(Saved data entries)
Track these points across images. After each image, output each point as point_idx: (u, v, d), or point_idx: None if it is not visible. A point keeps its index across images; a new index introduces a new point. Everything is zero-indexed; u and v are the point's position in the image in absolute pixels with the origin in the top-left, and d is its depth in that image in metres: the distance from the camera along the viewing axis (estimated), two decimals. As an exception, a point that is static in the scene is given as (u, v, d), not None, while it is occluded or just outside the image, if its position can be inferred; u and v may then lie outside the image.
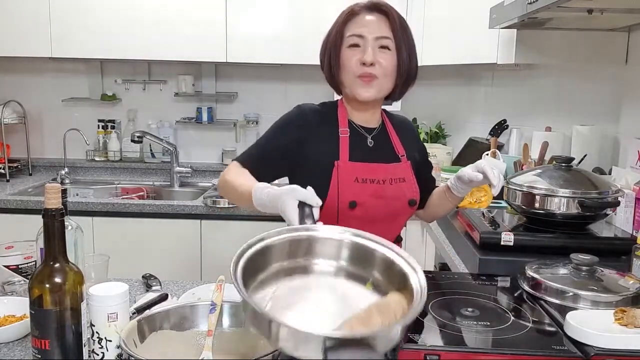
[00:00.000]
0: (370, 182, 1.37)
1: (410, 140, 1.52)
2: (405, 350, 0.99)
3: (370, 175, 1.38)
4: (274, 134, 1.44)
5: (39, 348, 0.93)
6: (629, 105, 2.24)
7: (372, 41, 1.34)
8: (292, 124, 1.43)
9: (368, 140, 1.44)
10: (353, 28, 1.37)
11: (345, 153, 1.38)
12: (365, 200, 1.36)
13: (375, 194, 1.37)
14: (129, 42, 2.78)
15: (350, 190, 1.35)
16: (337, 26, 1.40)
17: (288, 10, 2.76)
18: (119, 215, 2.58)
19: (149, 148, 3.22)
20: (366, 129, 1.45)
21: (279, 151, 1.40)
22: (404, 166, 1.45)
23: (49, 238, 0.93)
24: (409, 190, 1.43)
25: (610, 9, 1.75)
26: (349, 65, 1.36)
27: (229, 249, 3.01)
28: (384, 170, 1.41)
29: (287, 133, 1.42)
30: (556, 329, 1.08)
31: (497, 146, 2.53)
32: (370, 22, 1.36)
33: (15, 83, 3.21)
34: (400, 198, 1.41)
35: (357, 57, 1.35)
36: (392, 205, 1.40)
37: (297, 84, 3.17)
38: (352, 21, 1.38)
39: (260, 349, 1.00)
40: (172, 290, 1.40)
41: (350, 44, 1.36)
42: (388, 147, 1.46)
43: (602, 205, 1.61)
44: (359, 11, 1.38)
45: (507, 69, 2.79)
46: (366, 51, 1.34)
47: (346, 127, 1.42)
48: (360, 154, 1.40)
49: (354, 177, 1.37)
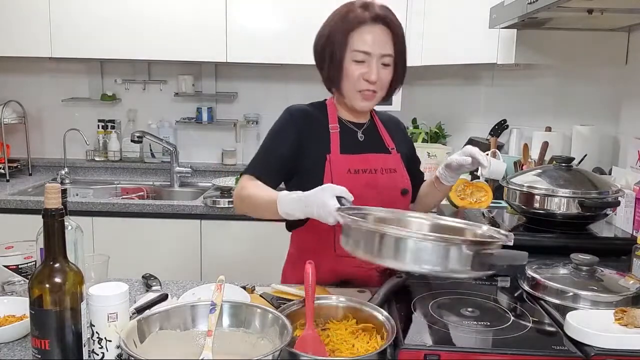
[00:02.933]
0: (362, 172, 1.42)
1: (399, 135, 1.57)
2: (405, 350, 0.99)
3: (362, 165, 1.42)
4: (274, 141, 1.45)
5: (39, 348, 0.93)
6: (629, 105, 2.24)
7: (376, 58, 1.37)
8: (288, 128, 1.46)
9: (358, 135, 1.49)
10: (358, 42, 1.36)
11: (336, 146, 1.43)
12: (359, 190, 1.36)
13: (368, 184, 1.41)
14: (129, 42, 2.78)
15: (344, 181, 1.35)
16: (341, 33, 1.38)
17: (288, 10, 2.76)
18: (119, 215, 2.58)
19: (149, 148, 3.22)
20: (355, 124, 1.50)
21: (283, 156, 1.43)
22: (395, 157, 1.50)
23: (49, 238, 0.93)
24: (400, 181, 1.47)
25: (610, 9, 1.75)
26: (352, 79, 1.39)
27: (229, 249, 3.02)
28: (375, 160, 1.45)
29: (286, 137, 1.44)
30: (556, 329, 1.07)
31: (497, 146, 2.53)
32: (375, 38, 1.37)
33: (15, 83, 3.21)
34: (393, 188, 1.45)
35: (360, 72, 1.37)
36: (385, 194, 1.43)
37: (297, 84, 3.16)
38: (356, 31, 1.37)
39: (260, 349, 1.00)
40: (172, 290, 1.40)
41: (355, 59, 1.37)
42: (378, 139, 1.51)
43: (602, 205, 1.61)
44: (364, 21, 1.37)
45: (507, 69, 2.79)
46: (371, 69, 1.37)
47: (336, 123, 1.47)
48: (352, 146, 1.45)
49: (346, 169, 1.41)
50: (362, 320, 1.11)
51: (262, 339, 1.02)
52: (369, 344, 1.03)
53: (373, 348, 1.01)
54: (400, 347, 1.00)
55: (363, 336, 1.06)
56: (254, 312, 1.06)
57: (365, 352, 1.00)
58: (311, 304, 1.07)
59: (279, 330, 0.99)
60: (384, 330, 1.05)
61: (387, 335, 1.02)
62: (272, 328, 1.02)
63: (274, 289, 1.34)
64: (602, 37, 2.24)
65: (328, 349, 1.02)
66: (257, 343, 1.02)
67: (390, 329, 1.03)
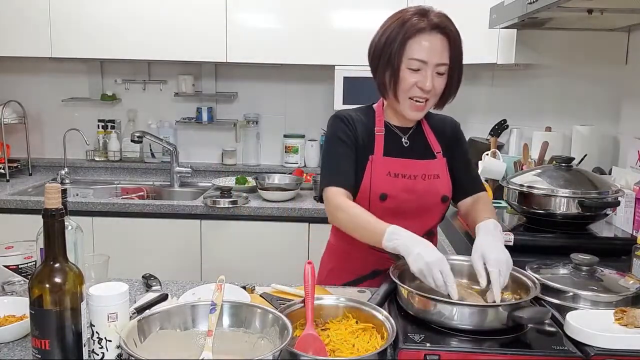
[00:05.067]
0: (402, 177, 1.43)
1: (448, 136, 1.54)
2: (405, 350, 0.99)
3: (402, 170, 1.44)
4: (338, 147, 1.45)
5: (39, 348, 0.93)
6: (629, 105, 2.24)
7: (431, 67, 1.36)
8: (343, 131, 1.46)
9: (403, 140, 1.49)
10: (416, 50, 1.35)
11: (380, 148, 1.45)
12: (397, 193, 1.42)
13: (406, 188, 1.43)
14: (129, 42, 2.78)
15: (382, 183, 1.42)
16: (398, 41, 1.36)
17: (288, 10, 2.76)
18: (119, 215, 2.58)
19: (149, 148, 3.22)
20: (401, 129, 1.50)
21: (351, 159, 1.44)
22: (440, 163, 1.49)
23: (49, 238, 0.93)
24: (442, 187, 1.47)
25: (610, 9, 1.75)
26: (406, 86, 1.38)
27: (229, 249, 3.02)
28: (418, 166, 1.46)
29: (346, 140, 1.45)
30: (556, 329, 1.07)
31: (497, 146, 2.53)
32: (433, 46, 1.36)
33: (15, 83, 3.21)
34: (433, 194, 1.46)
35: (415, 80, 1.37)
36: (424, 199, 1.44)
37: (297, 84, 3.16)
38: (414, 39, 1.36)
39: (260, 349, 1.00)
40: (172, 290, 1.40)
41: (411, 67, 1.37)
42: (423, 144, 1.51)
43: (602, 205, 1.61)
44: (424, 29, 1.35)
45: (507, 69, 2.79)
46: (427, 78, 1.36)
47: (382, 126, 1.48)
48: (395, 150, 1.46)
49: (386, 171, 1.43)
50: (362, 320, 1.11)
51: (262, 339, 1.02)
52: (369, 344, 1.03)
53: (373, 348, 1.01)
54: (400, 347, 1.00)
55: (363, 336, 1.06)
56: (254, 312, 1.06)
57: (365, 352, 1.00)
58: (311, 304, 1.07)
59: (279, 330, 0.99)
60: (384, 330, 1.05)
61: (387, 335, 1.02)
62: (272, 328, 1.01)
63: (274, 289, 1.34)
64: (602, 37, 2.24)
65: (328, 349, 1.02)
66: (257, 343, 1.01)
67: (390, 329, 1.03)
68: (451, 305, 1.08)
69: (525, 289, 1.18)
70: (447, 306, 1.08)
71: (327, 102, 3.00)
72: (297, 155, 3.16)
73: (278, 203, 2.65)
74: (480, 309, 1.09)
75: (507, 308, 1.06)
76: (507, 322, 1.06)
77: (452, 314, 1.07)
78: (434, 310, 1.09)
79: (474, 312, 1.07)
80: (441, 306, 1.08)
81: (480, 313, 1.07)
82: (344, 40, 2.72)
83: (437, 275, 1.14)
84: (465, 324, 1.06)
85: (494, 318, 1.06)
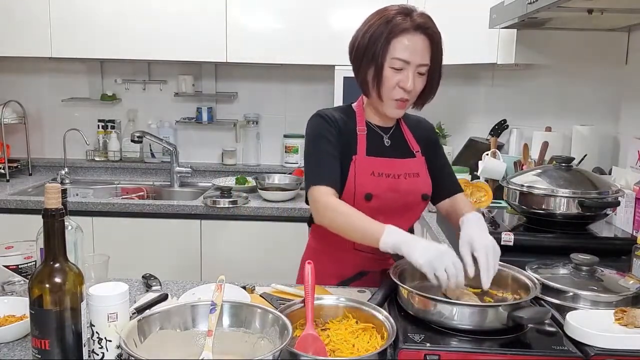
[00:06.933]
0: (385, 176, 1.43)
1: (425, 137, 1.56)
2: (405, 350, 0.99)
3: (386, 169, 1.44)
4: (322, 146, 1.43)
5: (39, 348, 0.93)
6: (628, 105, 2.24)
7: (413, 67, 1.37)
8: (327, 130, 1.44)
9: (385, 140, 1.49)
10: (399, 50, 1.35)
11: (362, 148, 1.45)
12: (381, 193, 1.41)
13: (390, 187, 1.43)
14: (129, 42, 2.78)
15: (366, 182, 1.42)
16: (382, 40, 1.36)
17: (288, 11, 2.76)
18: (119, 215, 2.58)
19: (149, 148, 3.22)
20: (382, 128, 1.50)
21: (335, 157, 1.43)
22: (419, 161, 1.50)
23: (49, 238, 0.93)
24: (423, 185, 1.48)
25: (610, 9, 1.75)
26: (388, 85, 1.39)
27: (229, 249, 3.02)
28: (399, 165, 1.46)
29: (330, 139, 1.43)
30: (556, 329, 1.07)
31: (497, 146, 2.53)
32: (415, 47, 1.36)
33: (15, 83, 3.21)
34: (414, 192, 1.46)
35: (397, 79, 1.37)
36: (406, 198, 1.45)
37: (297, 84, 3.16)
38: (398, 39, 1.35)
39: (260, 349, 1.00)
40: (172, 290, 1.40)
41: (393, 66, 1.37)
42: (403, 143, 1.51)
43: (602, 205, 1.61)
44: (408, 29, 1.35)
45: (507, 69, 2.79)
46: (408, 78, 1.37)
47: (364, 125, 1.48)
48: (377, 150, 1.46)
49: (370, 171, 1.43)
50: (362, 320, 1.11)
51: (262, 339, 1.02)
52: (369, 344, 1.03)
53: (373, 348, 1.01)
54: (400, 347, 1.00)
55: (363, 336, 1.06)
56: (254, 312, 1.06)
57: (365, 352, 1.00)
58: (311, 304, 1.07)
59: (279, 330, 0.99)
60: (384, 330, 1.05)
61: (387, 335, 1.02)
62: (272, 328, 1.01)
63: (274, 289, 1.34)
64: (602, 37, 2.24)
65: (328, 349, 1.02)
66: (257, 343, 1.01)
67: (390, 329, 1.03)
68: (451, 305, 1.08)
69: (525, 289, 1.19)
70: (447, 306, 1.08)
71: (327, 102, 3.00)
72: (297, 155, 3.16)
73: (278, 203, 2.65)
74: (480, 309, 1.09)
75: (507, 308, 1.07)
76: (507, 322, 1.06)
77: (452, 314, 1.07)
78: (434, 310, 1.09)
79: (474, 312, 1.07)
80: (441, 306, 1.08)
81: (480, 313, 1.08)
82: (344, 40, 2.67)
83: (449, 264, 1.12)
84: (465, 324, 1.07)
85: (494, 318, 1.07)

▶ _Exercise aim_:
Among the records above, only the lines between the line holding "36: (392, 205, 1.40)" and the line holding "49: (354, 177, 1.37)", inclusive, are to be output, exactly as written.

▶ _Result of the task_:
36: (392, 205, 1.40)
37: (297, 84, 3.17)
38: (352, 21, 1.38)
39: (260, 349, 1.00)
40: (172, 290, 1.40)
41: (350, 44, 1.36)
42: (388, 147, 1.46)
43: (602, 205, 1.61)
44: (359, 11, 1.38)
45: (507, 69, 2.79)
46: (366, 51, 1.34)
47: (346, 127, 1.42)
48: (360, 154, 1.40)
49: (354, 177, 1.37)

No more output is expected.